Following primary SARS-CoV-2 vaccination, understanding the relative extent of protection against SARS-CoV-2 infection from boosters or from breakthrough infections (i.e. infection in the context of previous vaccination) has important implications for vaccine policy. In this study, we investigated correlates of protection against Omicron BA.4/5 infections and anti-spike IgG antibody trajectories after a third/booster vaccination or breakthrough infection following second vaccination in 154,149 adults ≥18y from the United Kingdom general population. We found that higher anti-spike IgG antibody levels were associated with increased protection against Omicron BA.4/5 infection and that breakthrough infections were associated with higher levels of protection at any given antibody level than booster vaccinations.
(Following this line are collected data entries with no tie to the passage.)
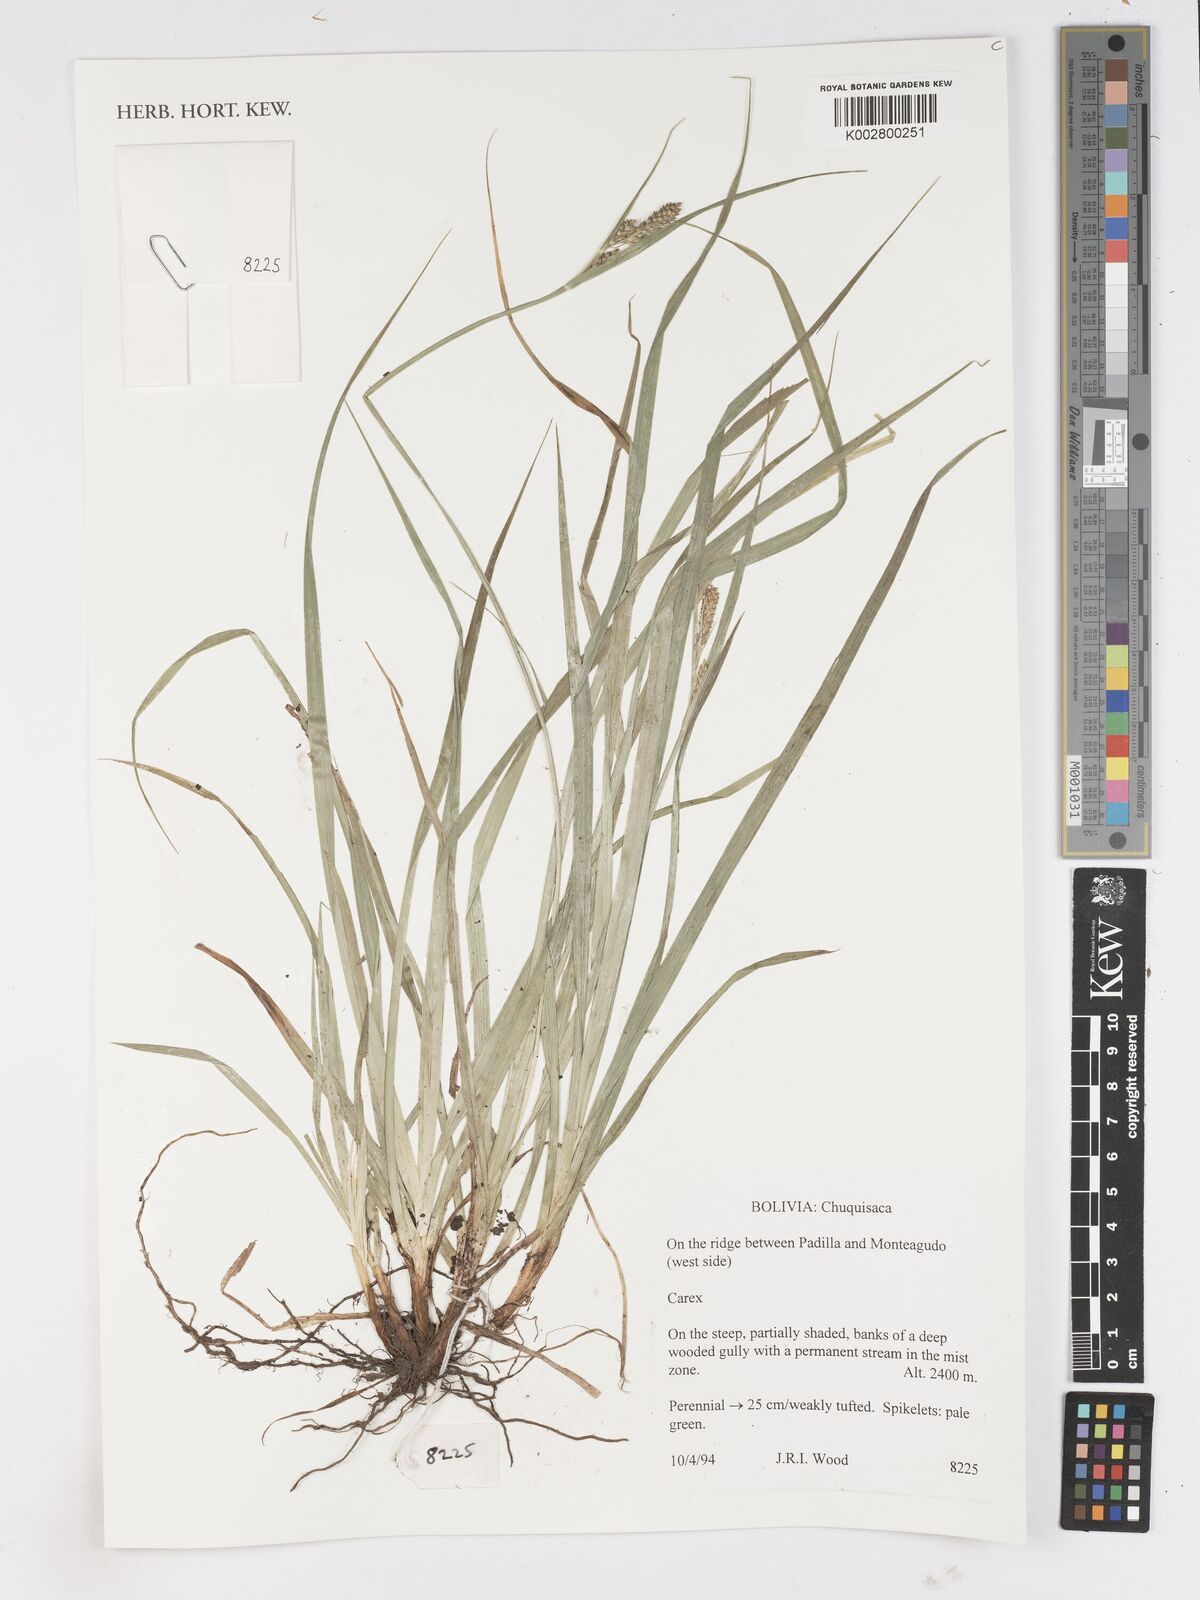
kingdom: Plantae
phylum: Tracheophyta
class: Liliopsida
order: Poales
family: Cyperaceae
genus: Carex
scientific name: Carex
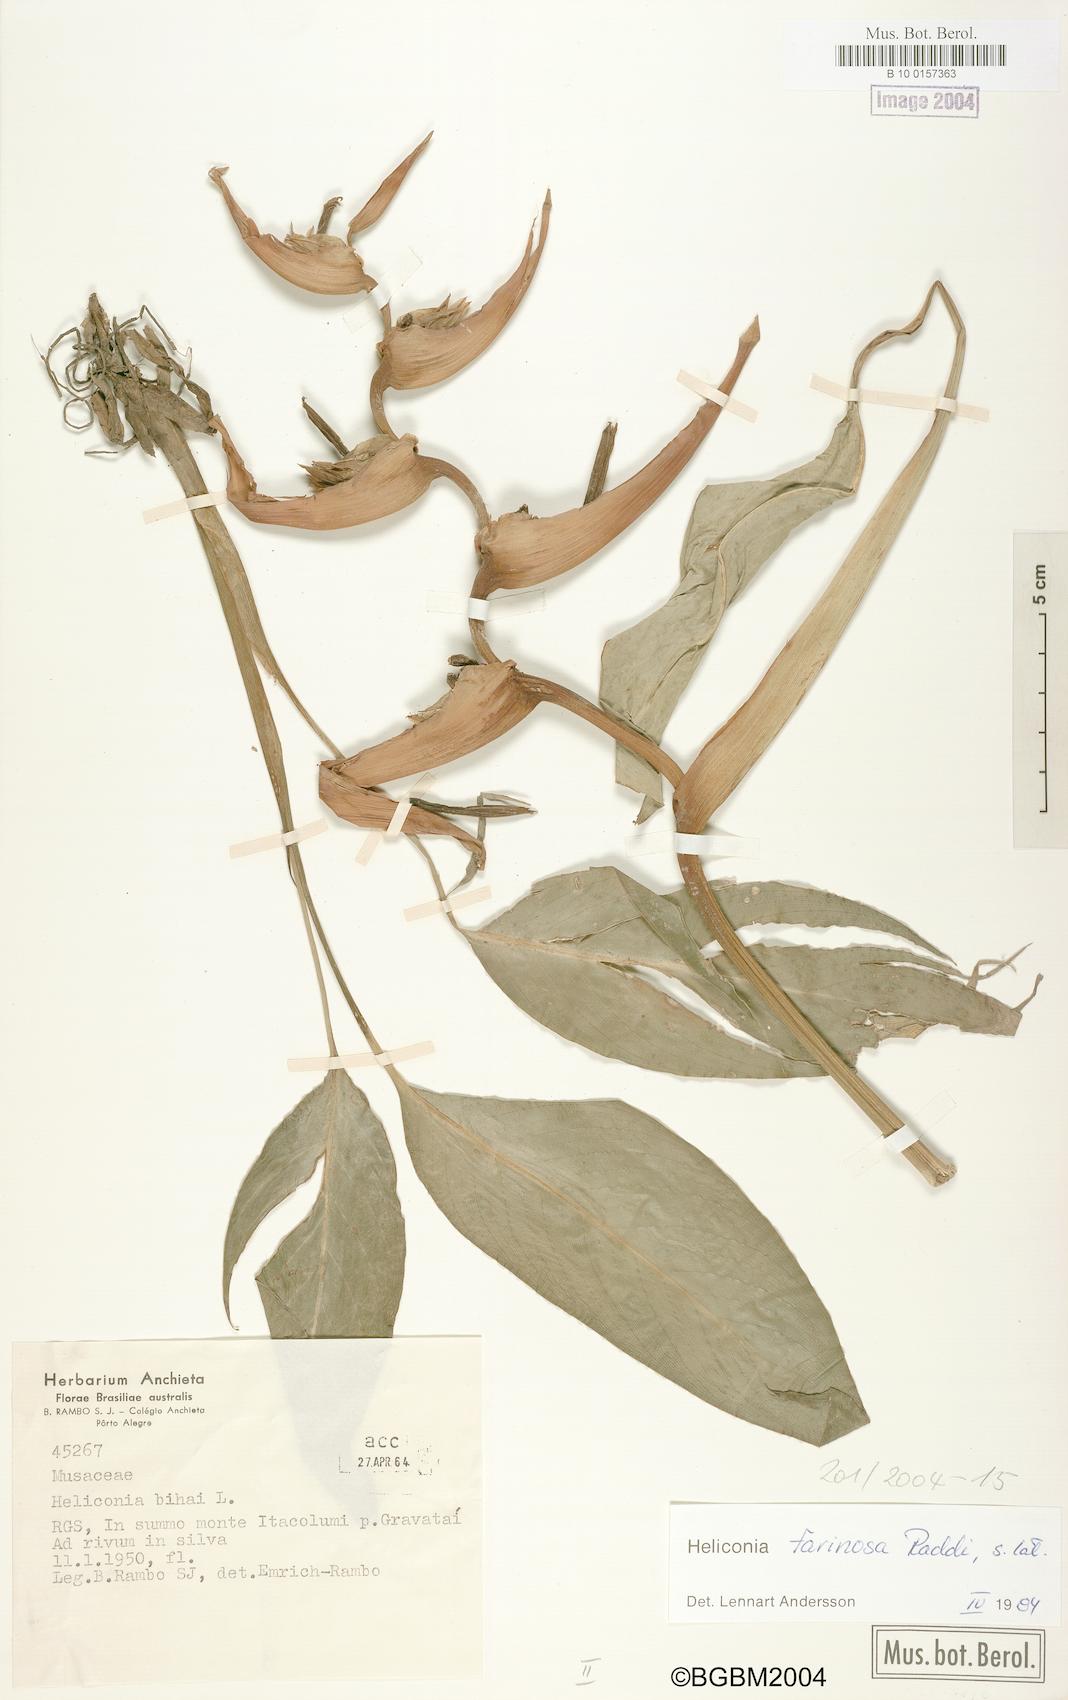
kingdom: Plantae
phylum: Tracheophyta
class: Liliopsida
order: Zingiberales
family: Heliconiaceae
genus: Heliconia
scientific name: Heliconia farinosa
Breakthrough infections generated similar antibody levels to third/booster vaccinations, and the subsequent declines in antibody levels were similar to or slightly slower than those after third/booster vaccinations. Taken together our findings show that breakthrough infection provides longer lasting protection against further infections than booster vaccinations. For example, considering antibody levels associated with 67% protection against infection, a third/booster vaccination did not provide long-lasting protection, while a Delta/Omicron BA.1 breakthrough infection could provide 5-10 months of protection against Omicron BA.4/5 reinfection. 50-60% of the vaccinated UK population with a breakthrough infection would still be protected by the end of 2022, compared to <15% of the triple-vaccinated UK population without previous infection. Although there are societal impacts and risks to some individuals associated with ongoing transmission, breakthrough infection could be an efficient immune-boosting mechanism for subgroups of the population, including younger healthy adults, who have low risks of adverse consequences from infection.